My first question is has anyone used a company to treat carpet to rid the smell? Also has anyone had success with the Bond Board in getting the tenant to pay to have similar problem fixed? We would be grateful to receive any advice.

Thank you.

Comments

  • +5

    overseeing a two storey property which is managed through a Real Estate

    Username checks out 🤔

  • +3

    Ring a few carpet cleaners around your area and ask them?

  • -2

    I have contacted one. I am not confident cleaners can solve the problem thats why i was wanting recommendations from someone who has had success treating these types of stains.

    • +1

      It won't get rid of the smell :/

      I spent $10k on a property trying to get rid of the smell … wait till you realise it has seeped under / into walls and under cabinetry :(

      It's the reason I gave up property investing, especially in states where you can't choose whether to allow pets or not!

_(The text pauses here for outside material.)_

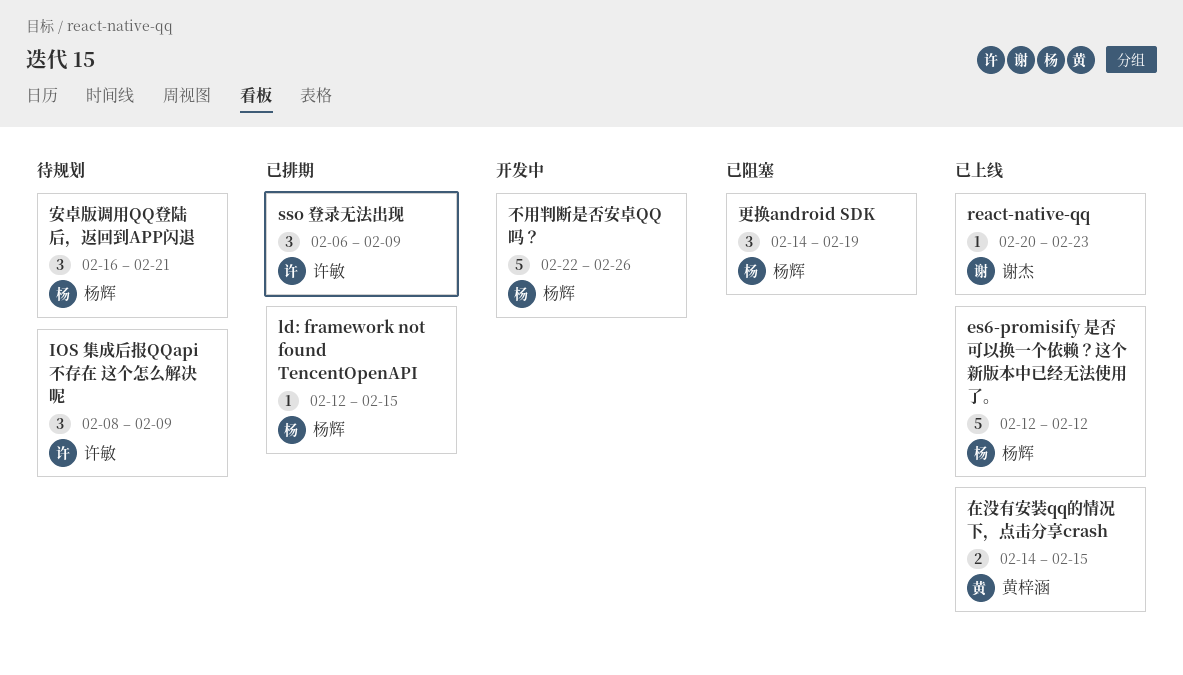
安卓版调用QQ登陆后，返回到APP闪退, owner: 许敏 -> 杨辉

      Much more lucrative to just own land and participate in carbon credit schemes …

      Good luck

      • I think you sure can choose to allow pet or not, you pick the tenant.

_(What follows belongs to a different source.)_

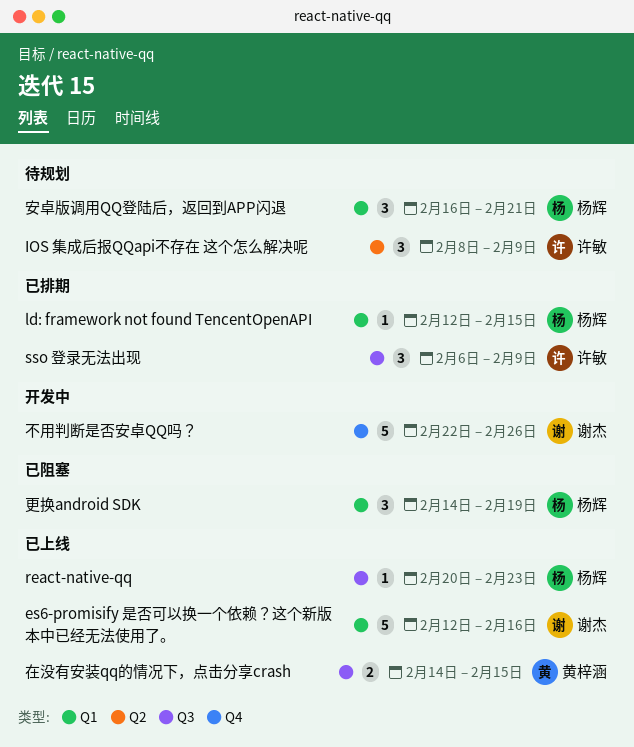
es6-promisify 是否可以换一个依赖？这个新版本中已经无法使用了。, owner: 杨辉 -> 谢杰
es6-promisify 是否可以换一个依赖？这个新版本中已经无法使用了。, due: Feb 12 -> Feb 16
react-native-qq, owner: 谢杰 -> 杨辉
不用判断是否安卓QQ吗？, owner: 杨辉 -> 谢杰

  • Did you agree for the tenants to have cats?

    If so, did you expect them to keep the cats outside or be toilet trained?

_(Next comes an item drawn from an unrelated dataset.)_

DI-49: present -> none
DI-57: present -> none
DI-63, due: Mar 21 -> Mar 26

  • In NSW, landlords can refuse to allow a tenant to keep a pet without providing a reason - unless it's an assistance animal.

    • Doesn't stop them and there is no legal recourse

  • Sadly if the cats have really been doing at it (the carpet) cut your loses and put new carpet and underlay. Hope the urine hasnt soaked into the floor boards.

    It is impossible to really clean as any prospective tenant with a uv light will spot the patches. And when u try to steam clean the odour is reactivated.

  • +2

    Cat pee is the worst. Your best bet (short of replacing) is to get a product like UrineFree or PetLab, and a syringe and needle. Don't dilute the product, just inject it directly through the carpet into the underlay, in the spot/s the cats have been using. Then use a diluted solution to treat the carpet itself. Petlab has a product to use with carpet shampooers as well. Whatever product you end up using, it has to be enzyme based in order to be successful.
    Assuming they're desexed girl cats, this should be enough. If however they're entire boys, just torch the whole house now because that smell is never going to go.
    Good luck.

  • Maybe the cat just needed to pee? What is the big issue.

  • Who doesn't love a good implosion story. Pet owners? Shitty people. Landlords? Shitty people. Landlord gets shafted with cat piss, renter gets shafted with a rent increase. Win-win-win-win-win for ozbargain. Thanks OP.